Sweeteners I am to use no artificial sweeteners and refined white sugar. We buy stevia powder, raw honey, molasses, and evaporated cane juice crystals in bulk from Azure and use as sparingly as possible. I make unsweetened applesauce and can it myself from juice grade apples we buy in the fall for 25-50c a pound and use that too. If I'm baking cookies for a birthday, I generally cut the sugar in half (at least) and substitute with the cane juice crystals and then cut the oil in half and substitute with unsweetened applesauce. I'm also experimenting with baking with honey. For the most part I try to use sweeteners as seldom as possible, but am not 100% sugar-free. I'd love to be able to afford pure maple syrup but it's so expensive so I've been making my own for pancakes with cane juice crystals, water, and maple extract.
Packaged Foods We buy all-natural tortilla chips from the grocery store and usually have those on hand or I'll occasionally buy whole-wheat crackers to have with cheese but otherwise I don't buy chips or crackers or snacky foods. We all enjoy CLIF or Luna bars so I try to stock up when Azure has cases on sale for less than $1 a bar. They're handy during sports seasons when you're running out the door to a game so though they're not the most frugal, it's a convenience food that's worth it. (Plus I haven't found any particular recipe I've made myself that I've liked) As much as possible we try to stay away from packaged food!
BreadGoal of 2013 is to master making my own bread! For now, we buy 100% whole-wheat all-natural bread from the grocery store for $2-3 a loaf. We buy cases of whole-wheat tortillas to freeze from Azure but I want to make my own of those too. Sandwiches and wraps with veggies and cheese are common around my house - especially with athletes and kids in school. Hamburger buns and things like that aren't usually around but I try to keep one package of the whole-wheat ones from the grocery store in the freezer for a quick meal with veggies and shredded chicken on them.
Does eating healthy take time and planning? YES! Don't say you're too busy to try - I am a part-time student, work 20-25 hours a week, play sports, have a family, and try to sleep 8 hours at night. :) (I know a lot of you are busier than I am and still make it work!) I meal plan once a week, and then grocery store and produce barn shop about once a week or every other week and we pick up Azure every 2 weeks. Planning ahead saves a ton of time.

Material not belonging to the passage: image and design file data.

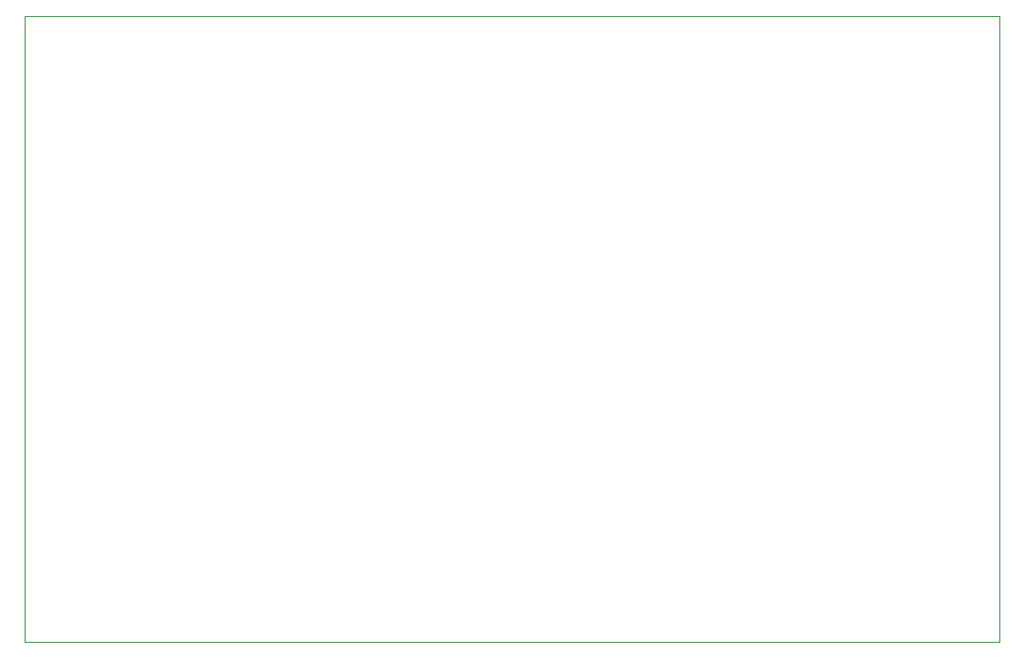
<source format=gbr>
G04 #@! TF.GenerationSoftware,KiCad,Pcbnew,5.1.5+dfsg1-2build2*
G04 #@! TF.CreationDate,2020-11-18T21:04:39-08:00*
G04 #@! TF.ProjectId,Tapper,54617070-6572-42e6-9b69-6361645f7063,rev?*
G04 #@! TF.SameCoordinates,Original*
G04 #@! TF.FileFunction,Profile,NP*
%FSLAX46Y46*%
G04 Gerber Fmt 4.6, Leading zero omitted, Abs format (unit mm)*
G04 Created by KiCad (PCBNEW 5.1.5+dfsg1-2build2) date 2020-11-18 21:04:39*
%MOMM*%
%LPD*%
G04 APERTURE LIST*
%ADD10C,0.050000*%
G04 APERTURE END LIST*
D10*
X145600000Y-43800000D02*
X145600000Y-99800000D01*
X232700000Y-43800000D02*
X145600000Y-43800000D01*
X232700000Y-99800000D02*
X145600000Y-99800000D01*
X232700000Y-43800000D02*
X232700000Y-99800000D01*
M02*

</source>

If you're not able to use food in such big quantities, try a food co-op or sharing with a friend. Also I've been trying to get better about bringing reusable bags to the grocery store. They usually give you 5-10c discount per bag and that adds up over time. If you have any tips on how not to forget them in your car, let me know. :P We don't eat out... like ever. Sometimes I will get food after a game out of town but by and large, my family doesn't eat out but for birthdays or celebrations once or twice a year. This also saves major money.
What about you? How do you save on food and how much do you spend? It can be a hard balance to find and I know I'm working to improve as well.